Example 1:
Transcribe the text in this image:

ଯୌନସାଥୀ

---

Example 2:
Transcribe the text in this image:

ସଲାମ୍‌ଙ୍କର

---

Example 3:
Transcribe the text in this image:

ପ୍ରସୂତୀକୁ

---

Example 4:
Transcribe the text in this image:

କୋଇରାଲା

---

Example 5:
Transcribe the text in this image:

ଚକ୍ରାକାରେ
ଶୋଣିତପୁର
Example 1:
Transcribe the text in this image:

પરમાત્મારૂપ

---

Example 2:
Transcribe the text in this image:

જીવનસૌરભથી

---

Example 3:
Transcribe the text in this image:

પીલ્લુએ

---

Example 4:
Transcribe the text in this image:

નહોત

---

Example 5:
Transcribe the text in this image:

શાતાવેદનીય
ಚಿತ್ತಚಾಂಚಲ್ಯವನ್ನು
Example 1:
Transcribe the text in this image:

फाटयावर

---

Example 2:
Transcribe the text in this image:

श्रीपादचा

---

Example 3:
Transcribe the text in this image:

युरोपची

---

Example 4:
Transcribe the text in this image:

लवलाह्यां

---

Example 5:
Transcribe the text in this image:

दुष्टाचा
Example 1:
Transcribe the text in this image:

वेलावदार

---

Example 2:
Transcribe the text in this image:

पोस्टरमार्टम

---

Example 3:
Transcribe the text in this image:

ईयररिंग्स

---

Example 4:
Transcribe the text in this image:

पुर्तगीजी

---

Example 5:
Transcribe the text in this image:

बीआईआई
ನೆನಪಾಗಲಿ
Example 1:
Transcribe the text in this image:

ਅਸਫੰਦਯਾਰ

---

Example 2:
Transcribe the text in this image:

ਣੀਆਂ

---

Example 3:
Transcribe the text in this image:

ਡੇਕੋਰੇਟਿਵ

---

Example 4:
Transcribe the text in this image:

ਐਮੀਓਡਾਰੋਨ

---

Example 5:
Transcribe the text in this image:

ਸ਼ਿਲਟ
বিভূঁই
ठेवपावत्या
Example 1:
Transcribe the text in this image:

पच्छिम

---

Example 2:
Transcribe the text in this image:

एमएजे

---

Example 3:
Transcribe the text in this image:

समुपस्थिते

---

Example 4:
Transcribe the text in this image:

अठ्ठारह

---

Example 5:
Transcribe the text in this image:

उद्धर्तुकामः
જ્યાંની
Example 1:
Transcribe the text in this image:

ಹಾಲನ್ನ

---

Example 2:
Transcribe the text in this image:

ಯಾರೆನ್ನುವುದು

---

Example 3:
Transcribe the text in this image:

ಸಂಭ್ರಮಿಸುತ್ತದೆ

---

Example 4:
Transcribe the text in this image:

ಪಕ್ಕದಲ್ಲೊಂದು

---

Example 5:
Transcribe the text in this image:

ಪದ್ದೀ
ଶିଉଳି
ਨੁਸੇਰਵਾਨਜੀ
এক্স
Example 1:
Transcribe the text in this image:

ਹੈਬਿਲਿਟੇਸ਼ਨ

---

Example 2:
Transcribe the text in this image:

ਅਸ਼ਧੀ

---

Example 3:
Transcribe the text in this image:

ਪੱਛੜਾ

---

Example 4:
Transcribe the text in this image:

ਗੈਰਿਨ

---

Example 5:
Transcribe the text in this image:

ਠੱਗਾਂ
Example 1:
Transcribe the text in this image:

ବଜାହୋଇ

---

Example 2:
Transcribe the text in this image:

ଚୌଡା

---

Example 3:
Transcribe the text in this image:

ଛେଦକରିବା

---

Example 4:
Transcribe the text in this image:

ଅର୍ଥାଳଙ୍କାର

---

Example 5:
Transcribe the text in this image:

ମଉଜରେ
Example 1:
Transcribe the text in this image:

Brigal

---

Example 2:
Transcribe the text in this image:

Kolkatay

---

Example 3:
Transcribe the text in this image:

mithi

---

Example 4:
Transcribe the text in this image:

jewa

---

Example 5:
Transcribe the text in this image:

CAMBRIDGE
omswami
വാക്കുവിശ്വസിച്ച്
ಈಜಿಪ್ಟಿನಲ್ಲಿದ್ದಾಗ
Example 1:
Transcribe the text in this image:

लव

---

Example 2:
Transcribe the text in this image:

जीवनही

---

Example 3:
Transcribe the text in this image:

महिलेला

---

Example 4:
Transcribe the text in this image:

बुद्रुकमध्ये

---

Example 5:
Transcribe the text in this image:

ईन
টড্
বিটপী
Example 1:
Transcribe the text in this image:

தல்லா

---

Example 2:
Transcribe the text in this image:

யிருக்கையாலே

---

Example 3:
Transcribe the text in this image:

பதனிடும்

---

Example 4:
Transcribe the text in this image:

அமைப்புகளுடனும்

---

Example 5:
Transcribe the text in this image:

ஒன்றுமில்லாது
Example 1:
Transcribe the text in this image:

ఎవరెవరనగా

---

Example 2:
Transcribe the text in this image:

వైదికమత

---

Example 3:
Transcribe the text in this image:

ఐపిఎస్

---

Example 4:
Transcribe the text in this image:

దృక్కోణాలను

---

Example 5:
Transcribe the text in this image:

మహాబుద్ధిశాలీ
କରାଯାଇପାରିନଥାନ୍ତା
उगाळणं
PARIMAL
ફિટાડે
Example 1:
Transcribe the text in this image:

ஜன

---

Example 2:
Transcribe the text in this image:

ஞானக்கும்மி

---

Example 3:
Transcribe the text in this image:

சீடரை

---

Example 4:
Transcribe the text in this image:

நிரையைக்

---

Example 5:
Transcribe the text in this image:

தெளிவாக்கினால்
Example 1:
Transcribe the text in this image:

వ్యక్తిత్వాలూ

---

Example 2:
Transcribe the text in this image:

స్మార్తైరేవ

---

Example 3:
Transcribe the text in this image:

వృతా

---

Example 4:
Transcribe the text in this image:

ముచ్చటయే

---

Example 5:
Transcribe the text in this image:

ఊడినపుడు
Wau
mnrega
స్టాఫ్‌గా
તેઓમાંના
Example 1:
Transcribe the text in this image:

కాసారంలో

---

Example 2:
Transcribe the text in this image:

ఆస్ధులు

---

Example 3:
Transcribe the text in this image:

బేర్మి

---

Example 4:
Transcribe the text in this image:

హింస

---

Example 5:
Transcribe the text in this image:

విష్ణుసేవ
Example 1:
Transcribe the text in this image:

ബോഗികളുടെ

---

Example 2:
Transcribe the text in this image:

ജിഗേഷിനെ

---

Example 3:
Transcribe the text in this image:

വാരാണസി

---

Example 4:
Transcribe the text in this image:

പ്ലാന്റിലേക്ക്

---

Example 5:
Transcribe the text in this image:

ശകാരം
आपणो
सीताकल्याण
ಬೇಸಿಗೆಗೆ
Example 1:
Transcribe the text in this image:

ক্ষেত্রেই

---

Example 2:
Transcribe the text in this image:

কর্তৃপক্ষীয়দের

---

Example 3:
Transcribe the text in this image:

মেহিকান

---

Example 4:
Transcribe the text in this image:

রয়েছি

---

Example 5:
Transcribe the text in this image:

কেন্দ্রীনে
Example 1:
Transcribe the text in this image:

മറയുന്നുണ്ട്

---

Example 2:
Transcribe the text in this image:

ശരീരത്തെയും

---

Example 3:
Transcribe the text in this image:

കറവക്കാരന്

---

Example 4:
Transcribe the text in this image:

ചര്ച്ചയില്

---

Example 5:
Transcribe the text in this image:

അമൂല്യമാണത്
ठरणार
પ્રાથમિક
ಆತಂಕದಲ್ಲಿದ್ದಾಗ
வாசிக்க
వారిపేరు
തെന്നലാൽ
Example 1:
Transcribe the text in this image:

+ + + +

• _Your objective_
Exactly and without omission, set down every entry.

• _Response to this task_
Example 1:
Transcribe the text in this image:

ଯୌନସାଥୀ

---

Example 2:
Transcribe the text in this image:

ସଲାମ୍‌ଙ୍କର

---

Example 3:
Transcribe the text in this image:

ପ୍ରସୂତୀକୁ

---

Example 4:
Transcribe the text in this image:

କୋଇରାଲା

---

Example 5:
Transcribe the text in this image:

ଚକ୍ରାକାରେ
ଶୋଣିତପୁର
Example 1:
Transcribe the text in this image:

પરમાત્મારૂપ

---

Example 2:
Transcribe the text in this image:

જીવનસૌરભથી

---

Example 3:
Transcribe the text in this image:

પીલ્લુએ

---

Example 4:
Transcribe the text in this image:

નહોત

---

Example 5:
Transcribe the text in this image:

શાતાવેદનીય
ಚಿತ್ತಚಾಂಚಲ್ಯವನ್ನು
Example 1:
Transcribe the text in this image:

फाटयावर

---

Example 2:
Transcribe the text in this image:

श्रीपादचा

---

Example 3:
Transcribe the text in this image:

युरोपची

---

Example 4:
Transcribe the text in this image:

लवलाह्यां

---

Example 5:
Transcribe the text in this image:

दुष्टाचा
Example 1:
Transcribe the text in this image:

वेलावदार

---

Example 2:
Transcribe the text in this image:

पोस्टरमार्टम

---

Example 3:
Transcribe the text in this image:

ईयररिंग्स

---

Example 4:
Transcribe the text in this image:

पुर्तगीजी

---

Example 5:
Transcribe the text in this image:

बीआईआई
ನೆನಪಾಗಲಿ
Example 1:
Transcribe the text in this image:

ਅਸਫੰਦਯਾਰ

---

Example 2:
Transcribe the text in this image:

ਣੀਆਂ

---

Example 3:
Transcribe the text in this image:

ਡੇਕੋਰੇਟਿਵ

---

Example 4:
Transcribe the text in this image:

ਐਮੀਓਡਾਰੋਨ

---

Example 5:
Transcribe the text in this image:

ਸ਼ਿਲਟ
বিভূঁই
ठेवपावत्या
Example 1:
Transcribe the text in this image:

पच्छिम

---

Example 2:
Transcribe the text in this image:

एमएजे

---

Example 3:
Transcribe the text in this image:

समुपस्थिते

---

Example 4:
Transcribe the text in this image:

अठ्ठारह

---

Example 5:
Transcribe the text in this image:

उद्धर्तुकामः
જ્યાંની
Example 1:
Transcribe the text in this image:

ಹಾಲನ್ನ

---

Example 2:
Transcribe the text in this image:

ಯಾರೆನ್ನುವುದು

---

Example 3:
Transcribe the text in this image:

ಸಂಭ್ರಮಿಸುತ್ತದೆ

---

Example 4:
Transcribe the text in this image:

ಪಕ್ಕದಲ್ಲೊಂದು

---

Example 5:
Transcribe the text in this image:

ಪದ್ದೀ
ଶିଉଳି
ਨੁਸੇਰਵਾਨਜੀ
এক্স
Example 1:
Transcribe the text in this image:

ਹੈਬਿਲਿਟੇਸ਼ਨ

---

Example 2:
Transcribe the text in this image:

ਅਸ਼ਧੀ

---

Example 3:
Transcribe the text in this image:

ਪੱਛੜਾ

---

Example 4:
Transcribe the text in this image:

ਗੈਰਿਨ

---

Example 5:
Transcribe the text in this image:

ਠੱਗਾਂ
Example 1:
Transcribe the text in this image:

ବଜାହୋଇ

---

Example 2:
Transcribe the text in this image:

ଚୌଡା

---

Example 3:
Transcribe the text in this image:

ଛେଦକରିବା

---

Example 4:
Transcribe the text in this image:

ଅର୍ଥାଳଙ୍କାର

---

Example 5:
Transcribe the text in this image:

ମଉଜରେ
Example 1:
Transcribe the text in this image:

Brigal

---

Example 2:
Transcribe the text in this image:

Kolkatay

---

Example 3:
Transcribe the text in this image:

mithi

---

Example 4:
Transcribe the text in this image:

jewa

---

Example 5:
Transcribe the text in this image:

CAMBRIDGE
omswami
വാക്കുവിശ്വസിച്ച്
ಈಜಿಪ್ಟಿನಲ್ಲಿದ್ದಾಗ
Example 1:
Transcribe the text in this image:

लव

---

Example 2:
Transcribe the text in this image:

जीवनही

---

Example 3:
Transcribe the text in this image:

महिलेला

---

Example 4:
Transcribe the text in this image:

बुद्रुकमध्ये

---

Example 5:
Transcribe the text in this image:

ईन
টড্
বিটপী
Example 1:
Transcribe the text in this image:

தல்லா

---

Example 2:
Transcribe the text in this image:

யிருக்கையாலே

---

Example 3:
Transcribe the text in this image:

பதனிடும்

---

Example 4:
Transcribe the text in this image:

அமைப்புகளுடனும்

---

Example 5:
Transcribe the text in this image:

ஒன்றுமில்லாது
Example 1:
Transcribe the text in this image:

ఎవరెవరనగా

---

Example 2:
Transcribe the text in this image:

వైదికమత

---

Example 3:
Transcribe the text in this image:

ఐపిఎస్

---

Example 4:
Transcribe the text in this image:

దృక్కోణాలను

---

Example 5:
Transcribe the text in this image:

మహాబుద్ధిశాలీ
କରାଯାଇପାରିନଥାନ୍ତା
उगाळणं
PARIMAL
ફિટાડે
Example 1:
Transcribe the text in this image:

ஜன

---

Example 2:
Transcribe the text in this image:

ஞானக்கும்மி

---

Example 3:
Transcribe the text in this image:

சீடரை

---

Example 4:
Transcribe the text in this image:

நிரையைக்

---

Example 5:
Transcribe the text in this image:

தெளிவாக்கினால்
Example 1:
Transcribe the text in this image:

వ్యక్తిత్వాలూ

---

Example 2:
Transcribe the text in this image:

స్మార్తైరేవ

---

Example 3:
Transcribe the text in this image:

వృతా

---

Example 4:
Transcribe the text in this image:

ముచ్చటయే

---

Example 5:
Transcribe the text in this image:

ఊడినపుడు
Wau
mnrega
స్టాఫ్‌గా
તેઓમાંના
Example 1:
Transcribe the text in this image:

కాసారంలో

---

Example 2:
Transcribe the text in this image:

ఆస్ధులు

---

Example 3:
Transcribe the text in this image:

బేర్మి

---

Example 4:
Transcribe the text in this image:

హింస

---

Example 5:
Transcribe the text in this image:

విష్ణుసేవ
Example 1:
Transcribe the text in this image:

ബോഗികളുടെ

---

Example 2:
Transcribe the text in this image:

ജിഗേഷിനെ

---

Example 3:
Transcribe the text in this image:

വാരാണസി

---

Example 4:
Transcribe the text in this image:

പ്ലാന്റിലേക്ക്

---

Example 5:
Transcribe the text in this image:

ശകാരം
आपणो
सीताकल्याण
ಬೇಸಿಗೆಗೆ
Example 1:
Transcribe the text in this image:

ক্ষেত্রেই

---

Example 2:
Transcribe the text in this image:

কর্তৃপক্ষীয়দের

---

Example 3:
Transcribe the text in this image:

মেহিকান

---

Example 4:
Transcribe the text in this image:

রয়েছি

---

Example 5:
Transcribe the text in this image:

কেন্দ্রীনে
Example 1:
Transcribe the text in this image:

മറയുന്നുണ്ട്

---

Example 2:
Transcribe the text in this image:

ശരീരത്തെയും

---

Example 3:
Transcribe the text in this image:

കറവക്കാരന്

---

Example 4:
Transcribe the text in this image:

ചര്ച്ചയില്

---

Example 5:
Transcribe the text in this image:

അമൂല്യമാണത്
ठरणार
પ્રાથમિક
ಆತಂಕದಲ್ಲಿದ್ದಾಗ
வாசிக்க
వారిపేరు
തെന്നലാൽ
Example 1:
Transcribe the text in this image:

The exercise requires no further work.